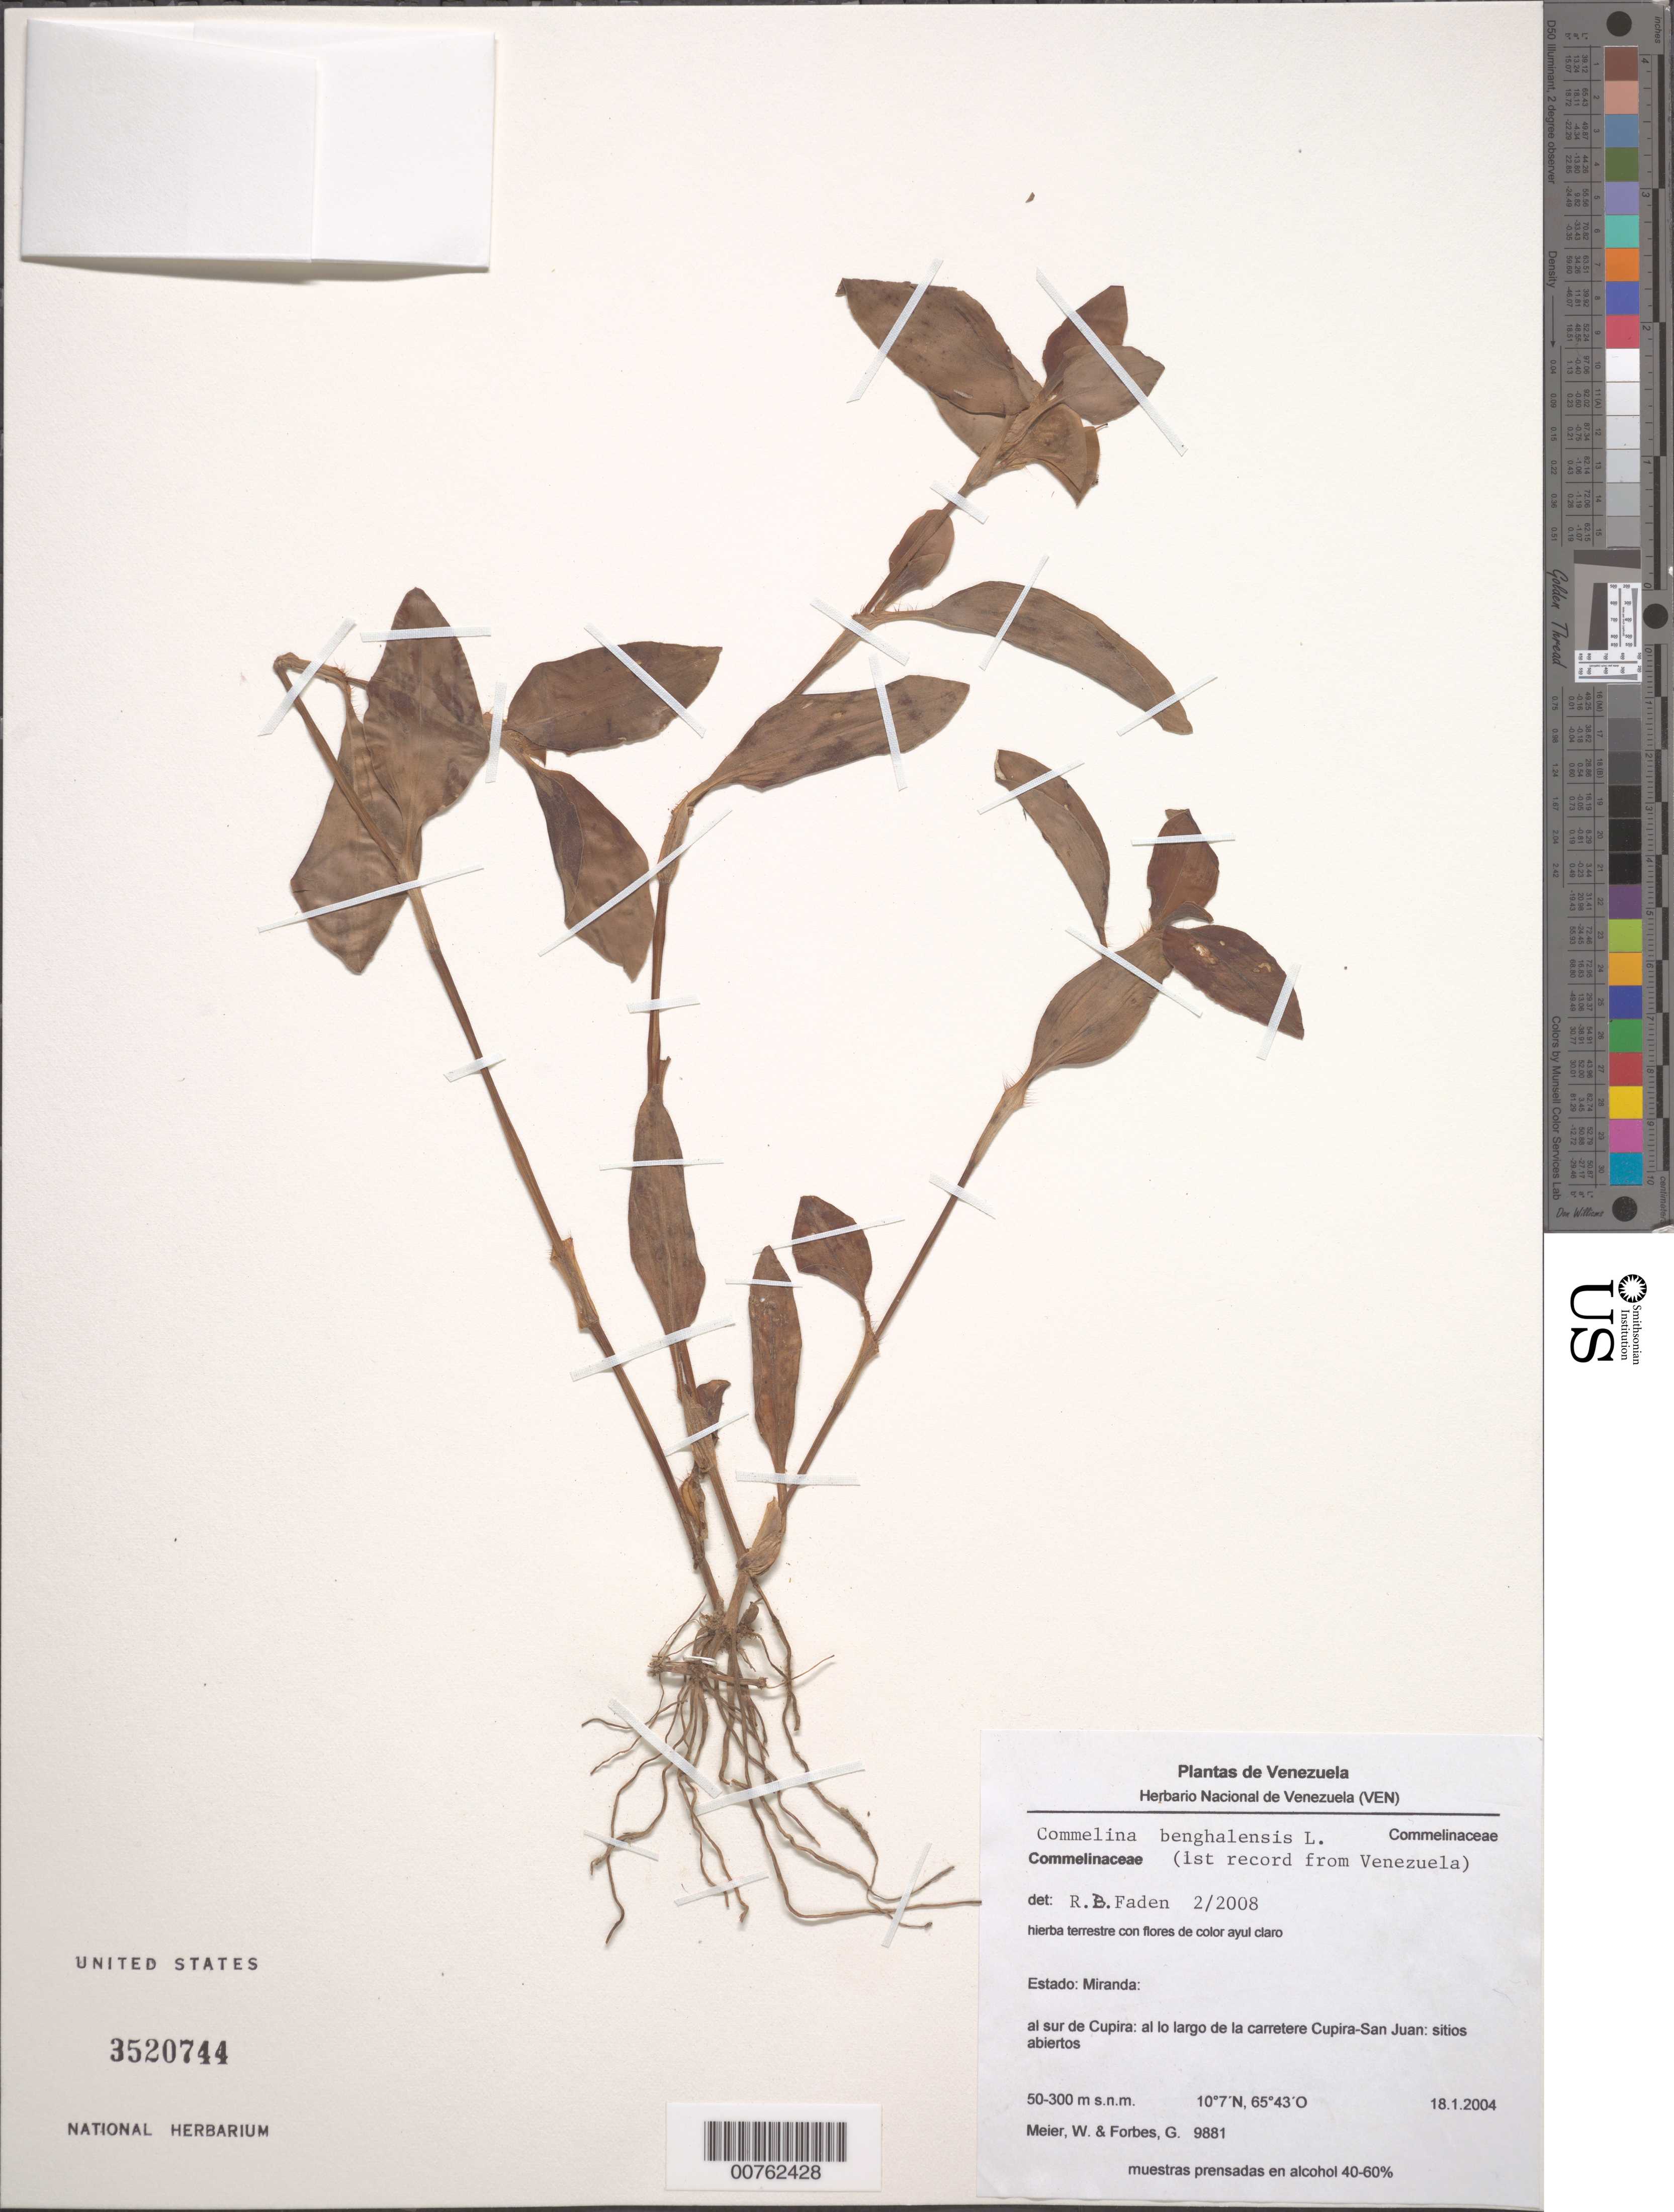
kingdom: Plantae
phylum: Tracheophyta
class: Liliopsida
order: Commelinales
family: Commelinaceae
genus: Commelina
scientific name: Commelina benghalensis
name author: L.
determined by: Faden, Robert B., (US), Smithsonian Institution - National Museum of Natural History (UNITED STATES)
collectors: W. Meier & G. Forbes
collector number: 9881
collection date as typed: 18 Jan 2004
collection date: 2004-01-18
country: Venezuela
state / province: Miranda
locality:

********************

WHAT IS NEEDED >> Can you reproduce the records word for word, starting at the line with "scientific name: Commelina benghalensis" and continuing up to and including the last line of the records?

RESULT >>
scientific name: Commelina benghalensis
name author: L.
determined by: Faden, Robert B., (US), Smithsonian Institution - National Museum of Natural History (UNITED STATES)
collectors: W. Meier & G. Forbes
collector number: 9881
collection date as typed: 18 Jan 2004
collection date: 2004-01-18
country: Venezuela
state / province: Miranda
locality:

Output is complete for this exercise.